• Task item
What lines of the data below hold the string "build"? Copy each one out.

• Source data
★ ★ ★ ★ ★ ★ ★

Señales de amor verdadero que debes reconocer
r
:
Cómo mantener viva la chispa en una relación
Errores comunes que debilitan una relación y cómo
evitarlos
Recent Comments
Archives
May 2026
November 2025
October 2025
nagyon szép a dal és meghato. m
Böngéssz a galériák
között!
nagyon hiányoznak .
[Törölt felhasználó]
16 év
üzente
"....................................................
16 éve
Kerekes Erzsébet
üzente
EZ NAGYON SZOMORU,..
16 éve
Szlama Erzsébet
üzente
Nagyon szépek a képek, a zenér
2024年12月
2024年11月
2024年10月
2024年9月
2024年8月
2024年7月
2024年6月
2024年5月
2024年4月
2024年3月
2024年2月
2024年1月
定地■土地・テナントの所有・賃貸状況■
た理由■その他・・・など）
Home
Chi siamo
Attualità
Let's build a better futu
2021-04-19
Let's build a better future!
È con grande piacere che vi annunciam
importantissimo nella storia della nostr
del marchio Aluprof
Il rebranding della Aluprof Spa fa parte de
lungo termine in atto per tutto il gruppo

★ ★ ★ ★ ★ ★ ★

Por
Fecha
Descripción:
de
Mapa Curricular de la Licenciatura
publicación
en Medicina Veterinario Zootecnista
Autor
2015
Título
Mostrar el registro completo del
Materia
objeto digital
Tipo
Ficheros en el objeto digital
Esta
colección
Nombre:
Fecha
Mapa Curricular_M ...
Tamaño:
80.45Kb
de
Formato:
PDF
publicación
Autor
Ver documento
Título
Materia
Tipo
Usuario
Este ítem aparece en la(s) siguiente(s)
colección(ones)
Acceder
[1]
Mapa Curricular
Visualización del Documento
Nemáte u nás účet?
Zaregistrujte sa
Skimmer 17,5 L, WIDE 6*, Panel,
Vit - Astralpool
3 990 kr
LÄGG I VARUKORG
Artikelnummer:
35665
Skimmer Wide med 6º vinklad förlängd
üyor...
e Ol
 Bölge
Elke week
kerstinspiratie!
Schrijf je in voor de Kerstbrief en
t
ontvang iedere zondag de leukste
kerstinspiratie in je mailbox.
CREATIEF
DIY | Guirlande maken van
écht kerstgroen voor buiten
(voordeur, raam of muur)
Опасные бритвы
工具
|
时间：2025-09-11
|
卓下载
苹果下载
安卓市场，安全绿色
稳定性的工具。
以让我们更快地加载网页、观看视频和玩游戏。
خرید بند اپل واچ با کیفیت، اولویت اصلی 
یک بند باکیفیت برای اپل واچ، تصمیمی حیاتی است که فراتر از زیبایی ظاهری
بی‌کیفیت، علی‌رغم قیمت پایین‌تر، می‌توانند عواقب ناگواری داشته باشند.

★ ★ ★ ★ ★ ★ ★

• Exercise result
Let's build a better futu
Let's build a better future!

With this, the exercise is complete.